# [DOCUMENT EXCERPT]
Many thanks to Robert R. Reilly for this review from The Kennedy Center.
On Thursday evening, November 1, Christoph Eschenbach, the National Symphony Orchestra, the Choral Arts Society of Washington, and soloists performed Ludwig van Beethoven’s Missa solemnis at the Kennedy Center.
The Missa solemnis was written for the installation of Archduke Rudolph of Austria as Archbishop of Olmütz (now Olomouc). Archduke Rudolph had been Beethoven’s main patron and a pupil. Beethoven had once written to him that, “There is nothing higher than to approach the Godhead more nearly than other mortals and by means of that contact to spread the rays of the Godhead through the human race.”
The Missa solemnis was one of the works in which Beethoven attempted to do this. He said, “My chief aim was to awaken and permanently instill religious feelings, not only into the singers but also into the listeners.” This intention may make some contemporary listeners wary, as they might prefer not to attend church in a concert hall. They may rest assured that Beethoven also inscribed on the front first page of the score: “Von Herzen – Möge es wieder – zu Herzen gehen!” or “From the heart: may it reach the heart.” Or as churchmen say, Cor ad cor loquitur.

# [GIVEN PROBLEM]
Pick up the review of the Missa solemnis performance after its final sentence and write the next part.

Stored data entries
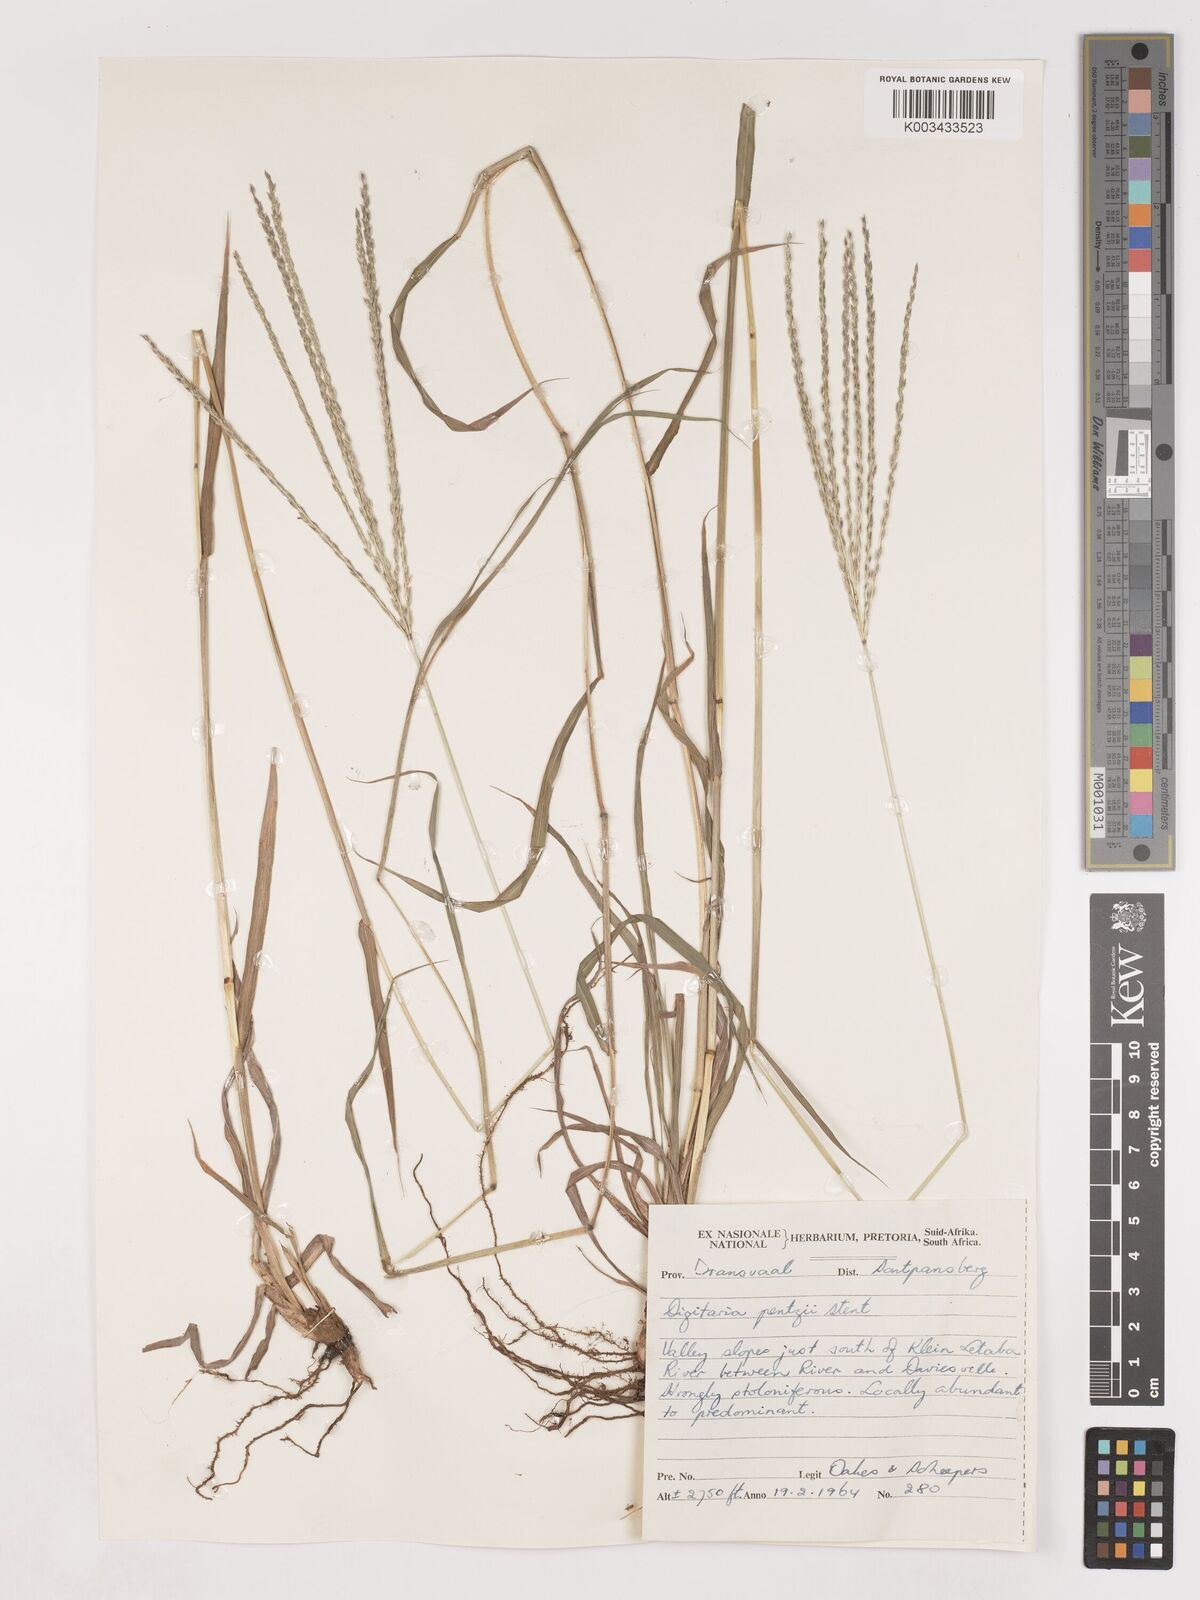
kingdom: Plantae
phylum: Tracheophyta
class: Liliopsida
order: Poales
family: Poaceae
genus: Digitaria
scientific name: Digitaria eriantha
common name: Digitgrass
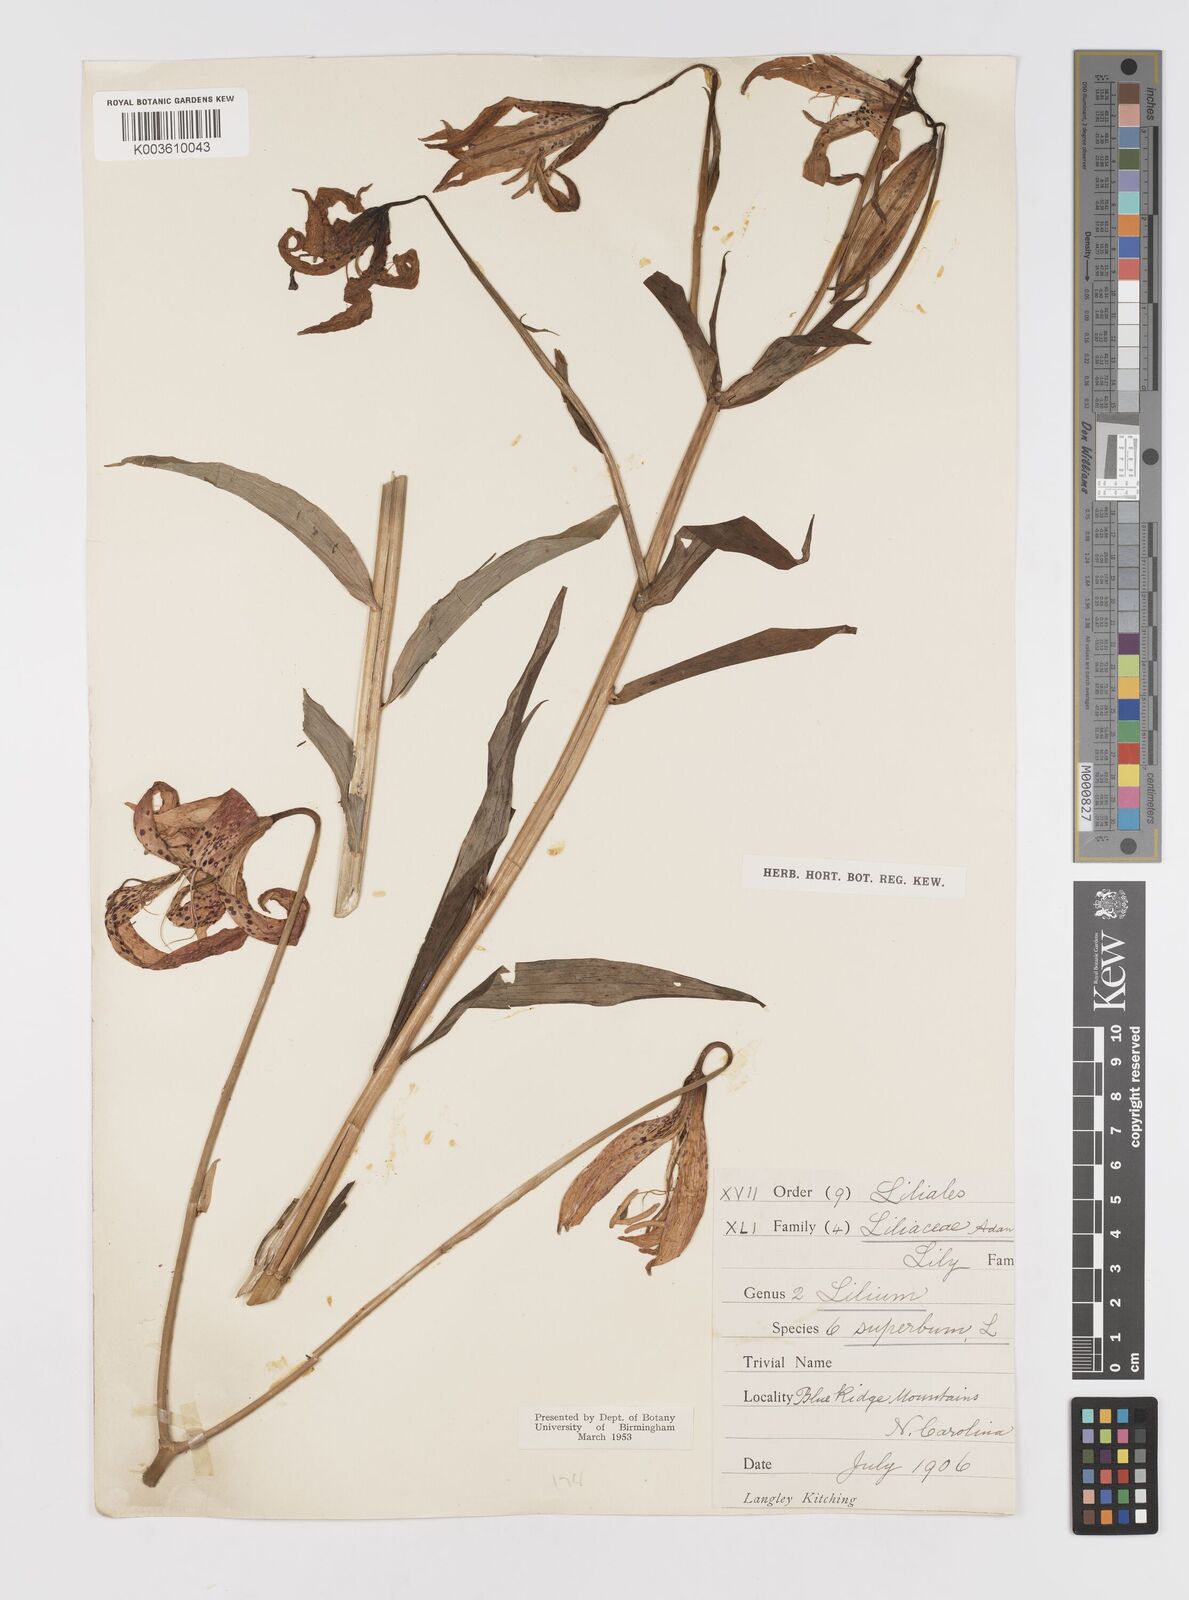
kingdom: Plantae
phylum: Tracheophyta
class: Liliopsida
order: Liliales
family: Liliaceae
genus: Lilium
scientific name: Lilium superbum
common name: American turk's-cap lily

# [RESULT OF THIS TASK]
Incidentally there was nothing liturgical about conductor Christoph Eschenbach’s performance of the Missa solemnis. Rather, he delivered a full-throated operatic performance of great warmth that took to heart Beethoven’s inscription without losing sight of the ultimate aim of making the transcendent perceptible. Everyone sang – not only the soloists and chorus, but the orchestra as well, from the heart. The vocal writing for instruments in this Missa is explicit when it comes to the violin solo writing in the Sanctus, which forms a quintet with the vocal quartet, but it is apparent throughout. The conductor made this clear from the beginning with the highly expressive playing he drew from the players the National Symphony Orchestra.
Eschenbach seemed to indulge in some slight ritards in the Kyrie to enhance its expressiveness, but then took off like a rocket in the Gloria, which was magnificent. The Choral Arts Society of Washington sang with vigor and finesse, never more so than in the choral Credo portion of the Incarnatus est, which was exquisitely shaded. The diminuendo at Et sepultus est ended in a combined pianissimo with the orchestra that was breathtaking.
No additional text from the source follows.